• **EXCERPT PROVIDED**
== Segment start ==
You’ve now set up your Twitter API app! To use the App, you will need to use the function rtweet_app(). To use the bot, use the function rtweet_bot(). We won’t be using these functions in this lab, but for more details, check rtweets offficial authentication vignette.

Loading in Tweets


To send a request for tweets to Twitter’s API use the function search_tweets(). Let’s collect the 1,000 most recent tweets that contain the word “Biden”.

biden_tweets <- search_tweets(q="Biden", n = 1000,
                               include_rts = FALSE, lang = "en")

The argument q = specifies the words you want to search for in quotes. You can search for multiple words by using “AND” or “OR.” For example, to search for tweets with the words “biden” or “kamala”, use q = "biden OR kamala. To search for tweets that contain both “biden” and “kamala”, use q = "biden AND kamala".

The argument n = specifies the number of tweets you want to bring in. Twitter rate limits cap the number of search results returned to 18,000 every 15 minutes. To request more than that, simply set retryonratelimit = TRUE and rtweet will wait for rate limit resets for you. However, don’t go overboard. Bringing in, say, 50,000+ tweets may requires multiple hours if not days to complete.

The argument include_rts = FALSE excludes retweets. The argument lang = "en" collects tweets in the English language. Note that the Twitter REST API limits all searches to the past 6-9 days. You will not retrieve any earlier results. The results from this lab were downloaded on January 31, 2023.
== Segment end ==
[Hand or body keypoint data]
== Segment start ==
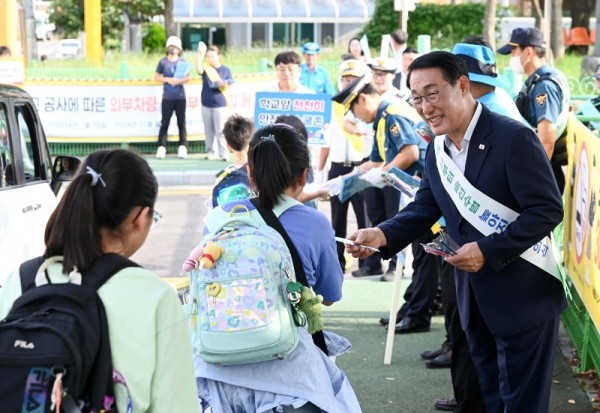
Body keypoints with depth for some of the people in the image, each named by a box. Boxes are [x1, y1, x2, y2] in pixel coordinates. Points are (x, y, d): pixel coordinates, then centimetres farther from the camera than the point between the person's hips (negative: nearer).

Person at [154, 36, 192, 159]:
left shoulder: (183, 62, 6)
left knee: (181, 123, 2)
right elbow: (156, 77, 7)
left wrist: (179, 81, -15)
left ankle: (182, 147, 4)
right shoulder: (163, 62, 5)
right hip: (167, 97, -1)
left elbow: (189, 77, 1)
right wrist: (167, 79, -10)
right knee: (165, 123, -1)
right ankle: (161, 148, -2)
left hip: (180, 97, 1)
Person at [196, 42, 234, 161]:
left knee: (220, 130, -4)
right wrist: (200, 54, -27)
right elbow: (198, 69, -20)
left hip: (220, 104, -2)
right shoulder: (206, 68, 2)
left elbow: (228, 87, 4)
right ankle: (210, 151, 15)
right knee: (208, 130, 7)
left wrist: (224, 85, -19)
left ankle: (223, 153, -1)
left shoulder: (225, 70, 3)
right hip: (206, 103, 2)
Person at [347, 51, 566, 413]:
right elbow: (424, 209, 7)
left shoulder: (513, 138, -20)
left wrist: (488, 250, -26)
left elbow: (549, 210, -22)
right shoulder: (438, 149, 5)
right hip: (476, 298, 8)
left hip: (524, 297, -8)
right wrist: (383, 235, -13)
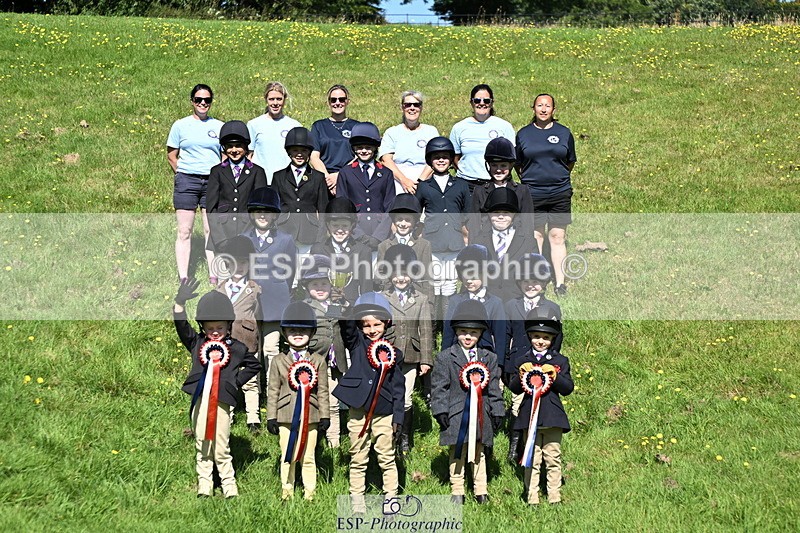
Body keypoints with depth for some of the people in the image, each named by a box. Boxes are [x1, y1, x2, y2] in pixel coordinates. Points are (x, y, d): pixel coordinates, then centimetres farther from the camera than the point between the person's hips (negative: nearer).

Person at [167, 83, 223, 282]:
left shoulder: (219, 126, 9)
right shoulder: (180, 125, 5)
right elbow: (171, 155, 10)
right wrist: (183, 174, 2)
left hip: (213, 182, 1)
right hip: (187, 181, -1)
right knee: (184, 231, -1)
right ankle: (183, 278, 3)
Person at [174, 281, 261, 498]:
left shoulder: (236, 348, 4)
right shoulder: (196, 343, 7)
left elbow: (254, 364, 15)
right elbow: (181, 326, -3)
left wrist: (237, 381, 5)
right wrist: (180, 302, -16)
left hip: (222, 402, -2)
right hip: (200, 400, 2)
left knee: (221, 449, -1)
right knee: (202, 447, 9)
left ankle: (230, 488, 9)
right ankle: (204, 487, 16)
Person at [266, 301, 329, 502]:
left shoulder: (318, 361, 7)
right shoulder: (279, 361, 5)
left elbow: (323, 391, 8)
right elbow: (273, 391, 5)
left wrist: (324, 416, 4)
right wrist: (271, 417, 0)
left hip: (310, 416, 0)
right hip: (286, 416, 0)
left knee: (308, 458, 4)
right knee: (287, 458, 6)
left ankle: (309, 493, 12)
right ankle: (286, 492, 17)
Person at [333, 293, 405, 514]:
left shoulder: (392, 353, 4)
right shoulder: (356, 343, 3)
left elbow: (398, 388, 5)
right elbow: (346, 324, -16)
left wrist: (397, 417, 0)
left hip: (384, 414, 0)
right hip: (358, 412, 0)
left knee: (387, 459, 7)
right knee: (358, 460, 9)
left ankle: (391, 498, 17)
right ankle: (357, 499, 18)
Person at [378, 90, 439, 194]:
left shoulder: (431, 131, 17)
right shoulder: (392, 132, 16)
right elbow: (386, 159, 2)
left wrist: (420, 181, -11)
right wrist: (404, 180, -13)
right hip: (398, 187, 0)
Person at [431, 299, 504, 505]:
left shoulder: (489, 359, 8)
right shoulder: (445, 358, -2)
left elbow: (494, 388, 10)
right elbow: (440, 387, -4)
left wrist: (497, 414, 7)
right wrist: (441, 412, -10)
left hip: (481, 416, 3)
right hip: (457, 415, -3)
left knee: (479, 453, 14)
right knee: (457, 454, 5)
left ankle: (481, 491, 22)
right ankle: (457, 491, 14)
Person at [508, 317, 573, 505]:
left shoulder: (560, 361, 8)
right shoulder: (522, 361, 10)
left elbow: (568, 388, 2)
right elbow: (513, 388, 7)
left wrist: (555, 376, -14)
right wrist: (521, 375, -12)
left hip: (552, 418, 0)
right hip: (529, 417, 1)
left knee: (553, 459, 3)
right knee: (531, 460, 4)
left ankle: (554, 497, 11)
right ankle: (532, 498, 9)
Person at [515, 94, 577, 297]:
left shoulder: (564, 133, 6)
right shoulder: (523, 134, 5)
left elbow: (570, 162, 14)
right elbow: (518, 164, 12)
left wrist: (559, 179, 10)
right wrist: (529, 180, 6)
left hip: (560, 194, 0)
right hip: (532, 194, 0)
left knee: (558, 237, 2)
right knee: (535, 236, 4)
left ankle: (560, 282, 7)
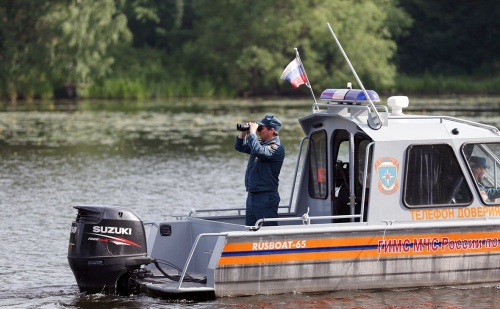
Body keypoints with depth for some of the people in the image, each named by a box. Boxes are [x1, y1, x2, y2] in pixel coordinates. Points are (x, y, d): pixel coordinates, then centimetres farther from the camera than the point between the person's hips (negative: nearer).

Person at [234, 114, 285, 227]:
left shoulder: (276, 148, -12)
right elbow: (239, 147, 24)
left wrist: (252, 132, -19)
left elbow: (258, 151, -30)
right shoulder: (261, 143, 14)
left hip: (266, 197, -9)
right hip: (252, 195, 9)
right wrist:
== Segment end ==
• **TASK DIRECTIONS**
Can you reproduce, word for word, the stretch of the rtweet excerpt from "The argument include_rts" through "January 31, 2023."? Rely solely on the rtweet excerpt; the lines play no part.

• **RESULT FOR THIS TASK**
The argument include_rts = FALSE excludes retweets. The argument lang = "en" collects tweets in the English language. Note that the Twitter REST API limits all searches to the past 6-9 days. You will not retrieve any earlier results. The results from this lab were downloaded on January 31, 2023.